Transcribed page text
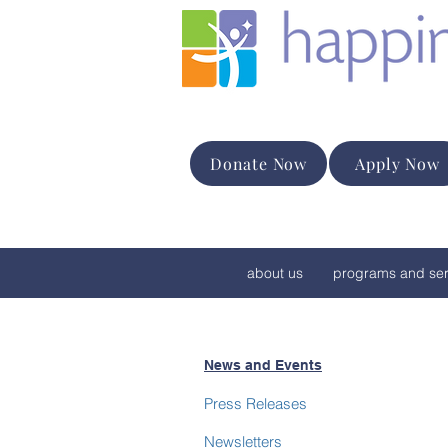
Donate Now
Apply Now
about us
programs and ser
News and Events
Press Releases
Newsletters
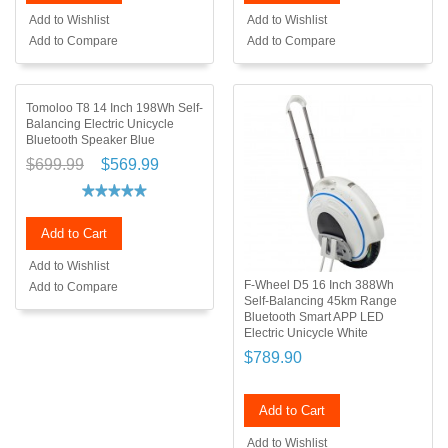
Add to Wishlist
Add to Wishlist
Add to Compare
Add to Compare
Tomoloo T8 14 Inch 198Wh Self-
Balancing Electric Unicycle
Bluetooth Speaker Blue
$699.99
$569.99
Add to Cart
Add to Wishlist
F-Wheel D5 16 Inch 388Wh
Add to Compare
Self-Balancing 45km Range
Bluetooth Smart APP LED
Electric Unicycle White
$789.90
Add to Cart
Add to Wishlist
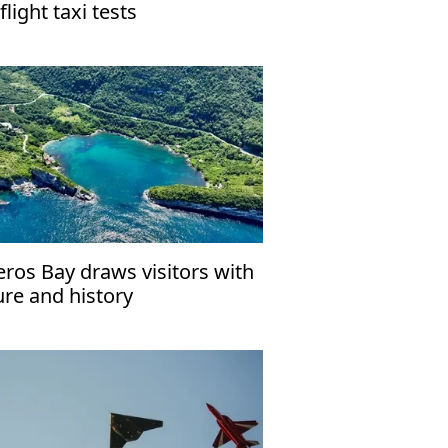
flight taxi tests
eros Bay draws visitors with
ure and history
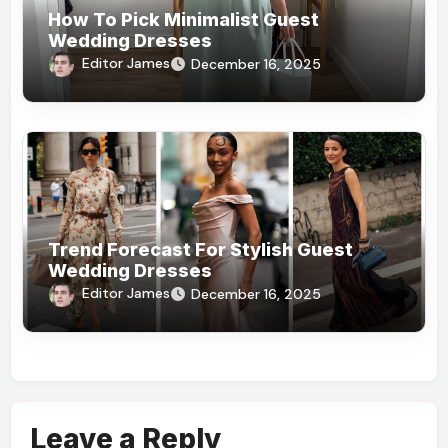
How To Pick Minimalist Guest
Wedding Dresses
Editor James
December 16, 2025
Trend Forecast For Stylish Guest
Wedding Dresses
Editor James
December 16, 2025
Leave a Reply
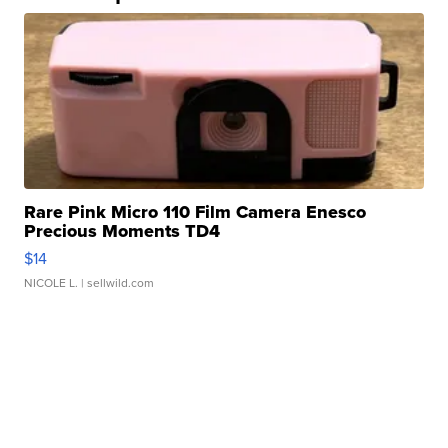
Rare Pink Micro 110 Film Camera Enesco
Precious Moments TD4
$14
NICOLE L.
| sellwild.com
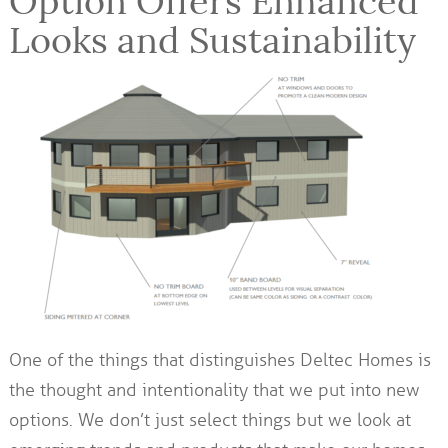
Option Offers Enhanced
Looks and Sustainability
One of the things that distinguishes Deltec Homes is
the thought and intentionality that we put into new
options. We don’t just select things but we look at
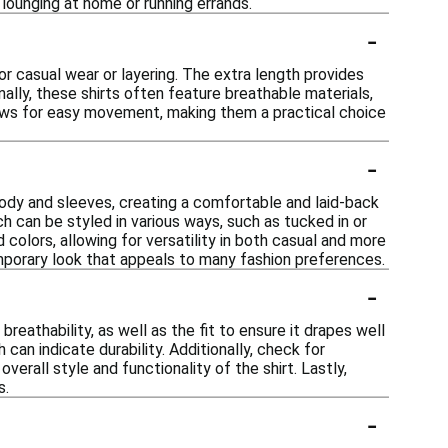
 lounging at home or running errands.
-
for casual wear or layering. The extra length provides
ally, these shirts often feature breathable materials,
llows for easy movement, making them a practical choice
-
 body and sleeves, creating a comfortable and laid-back
h can be styled in various ways, such as tucked in or
 colors, allowing for versatility in both casual and more
emporary look that appeals to many fashion preferences.
-
reathability, as well as the fit to ensure it drapes well
 can indicate durability. Additionally, check for
erall style and functionality of the shirt. Lastly,
s.
-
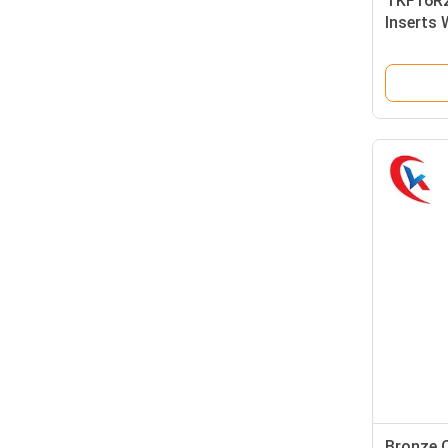
TKF16R2
Inserts 
Light Gr
Bronze 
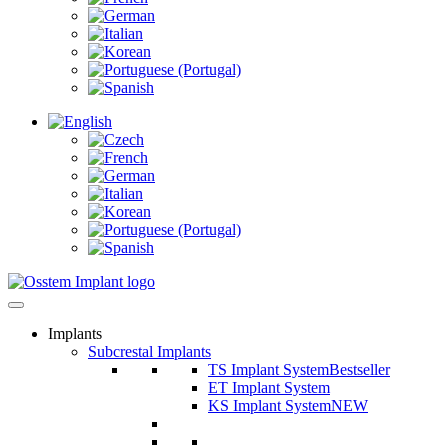
Implants
Subcrestal Implants
TS Implant System
Bestseller
ET Implant System
KS Implant System
NEW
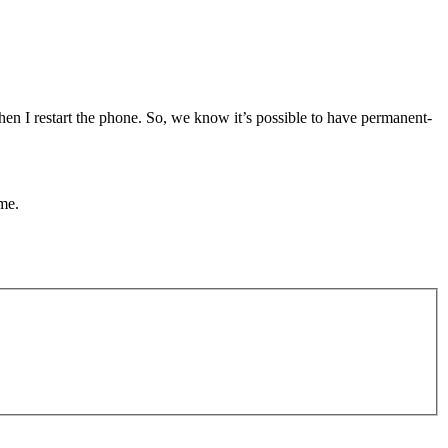
hen I restart the phone. So, we know it’s possible to have permanent-
me.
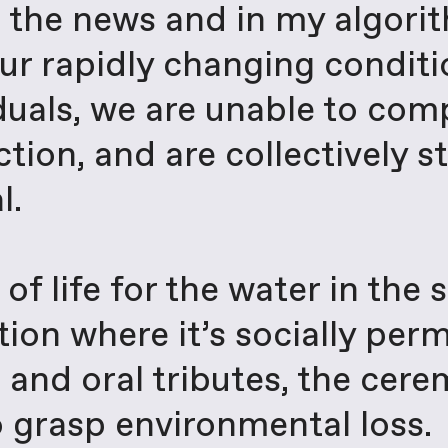
n the news and in my algor
ur rapidly changing conditio
iduals, we are unable to co
tion, and are collectively st
l.
of life for the water in the 
ition where it’s socially per
s and oral tributes, the cer
 grasp environmental loss.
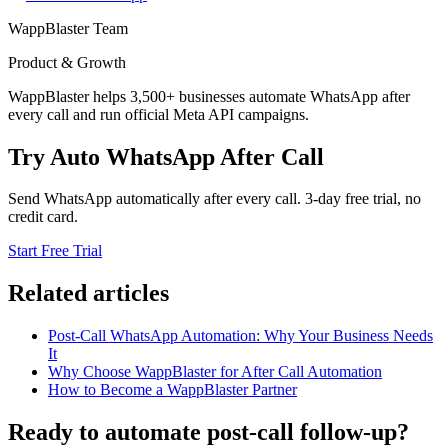
WappBlaster Team
Product & Growth
WappBlaster helps 3,500+ businesses automate WhatsApp after
every call and run official Meta API campaigns.
Try Auto WhatsApp After Call
Send WhatsApp automatically after every call. 3-day free trial, no
credit card.
Start Free Trial
Related articles
Post-Call WhatsApp Automation: Why Your Business Needs
It
Why Choose WappBlaster for After Call Automation
How to Become a WappBlaster Partner
Ready to automate post-call follow-up?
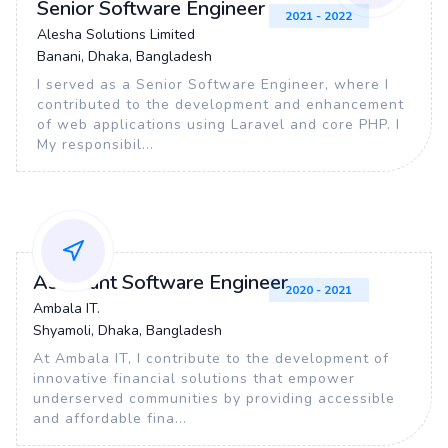
Senior Software Engineer
2021 - 2022
Alesha Solutions Limited
Banani, Dhaka, Bangladesh
I served as a Senior Software Engineer, where I
contributed to the development and enhancement
of web applications using Laravel and core PHP. I
My responsibil...
Assistant Software Engineer
2020 - 2021
Ambala IT.
Shyamoli, Dhaka, Bangladesh
At Ambala IT, I contribute to the development of
innovative financial solutions that empower
underserved communities by providing accessible
and affordable fina...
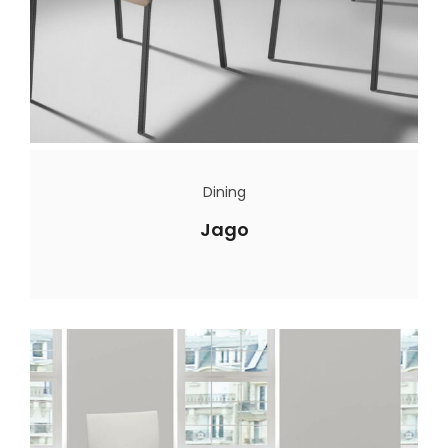
Dining
Jago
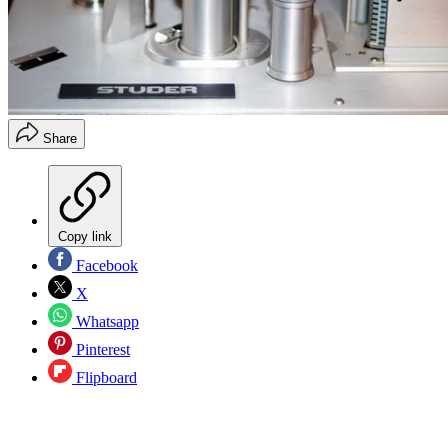
Share
Copy link
Facebook
X
Whatsapp
Pinterest
Flipboard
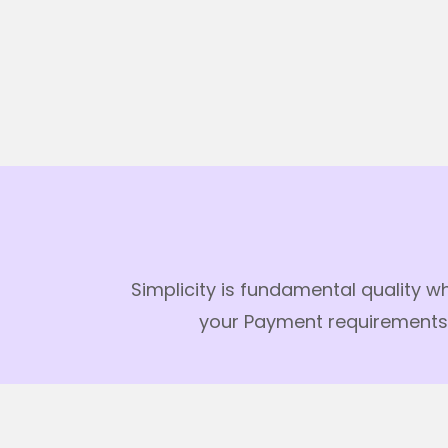
Simplicity is fundamental quality w
your Payment requirements.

_ACTIVITY_
Edit the data above so that every "Add to Wishlist" reads "Save for Later" and all other text stays the same. Leave out the picture markers in your output.

_YOUR SOLUTION_
Donate Now
Apply Now
about us
programs and ser
News and Events
Press Releases
Newsletters
Save for Later
Save for Later
Add to Compare
Add to Compare
Tomoloo T8 14 Inch 198Wh Self-
Balancing Electric Unicycle
Bluetooth Speaker Blue
$699.99
$569.99
Add to Cart
Save for Later
F-Wheel D5 16 Inch 388Wh
Add to Compare
Self-Balancing 45km Range
Bluetooth Smart APP LED
Electric Unicycle White
$789.90
Add to Cart
Save for Later
flight taxi tests
eros Bay draws visitors with
ure and history
How To Pick Minimalist Guest
Wedding Dresses
Editor James
December 16, 2025
Trend Forecast For Stylish Guest
Wedding Dresses
Editor James
December 16, 2025
Leave a Reply
Rare Pink Micro 110 Film Camera Enesco
Precious Moments TD4
$14
NICOLE L.
| sellwild.com
Option Offers Enhanced
Looks and Sustainability
One of the things that distinguishes Deltec Homes is
the thought and intentionality that we put into new
options. We don’t just select things but we look at
 lounging at home or running errands.
-
for casual wear or layering. The extra length provides
ally, these shirts often feature breathable materials,
llows for easy movement, making them a practical choice
-
 body and sleeves, creating a comfortable and laid-back
h can be styled in various ways, such as tucked in or
 colors, allowing for versatility in both casual and more
emporary look that appeals to many fashion preferences.
-
reathability, as well as the fit to ensure it drapes well
 can indicate durability. Additionally, check for
erall style and functionality of the shirt. Lastly,
s.
-
TKF16R2
Inserts 
Light Gr
Bronze 
Implants
Subcrestal Implants
TS Implant System
Bestseller
ET Implant System
KS Implant System
NEW
hen I restart the phone. So, we know it’s possible to have permanent-
me.
n the news and in my algor
ur rapidly changing conditio
iduals, we are unable to co
tion, and are collectively st
l.
of life for the water in the 
ition where it’s socially per
s and oral tributes, the cer
 grasp environmental loss.
WappBlaster Team
Product & Growth
WappBlaster helps 3,500+ businesses automate WhatsApp after
every call and run official Meta API campaigns.
Try Auto WhatsApp After Call
Send WhatsApp automatically after every call. 3-day free trial, no
credit card.
Start Free Trial
Related articles
Post-Call WhatsApp Automation: Why Your Business Needs
It
Why Choose WappBlaster for After Call Automation
How to Become a WappBlaster Partner
Ready to automate post-call follow-up?
Senior Software Engineer
2021 - 2022
Alesha Solutions Limited
Banani, Dhaka, Bangladesh
I served as a Senior Software Engineer, where I
contributed to the development and enhancement
of web applications using Laravel and core PHP. I
My responsibil...
Assistant Software Engineer
2020 - 2021
Ambala IT.
Shyamoli, Dhaka, Bangladesh
At Ambala IT, I contribute to the development of
innovative financial solutions that empower
underserved communities by providing accessible
and affordable fina...
Dining
Jago
Share
Copy link
Facebook
X
Whatsapp
Pinterest
Flipboard
Simplicity is fundamental quality w
your Payment requirements.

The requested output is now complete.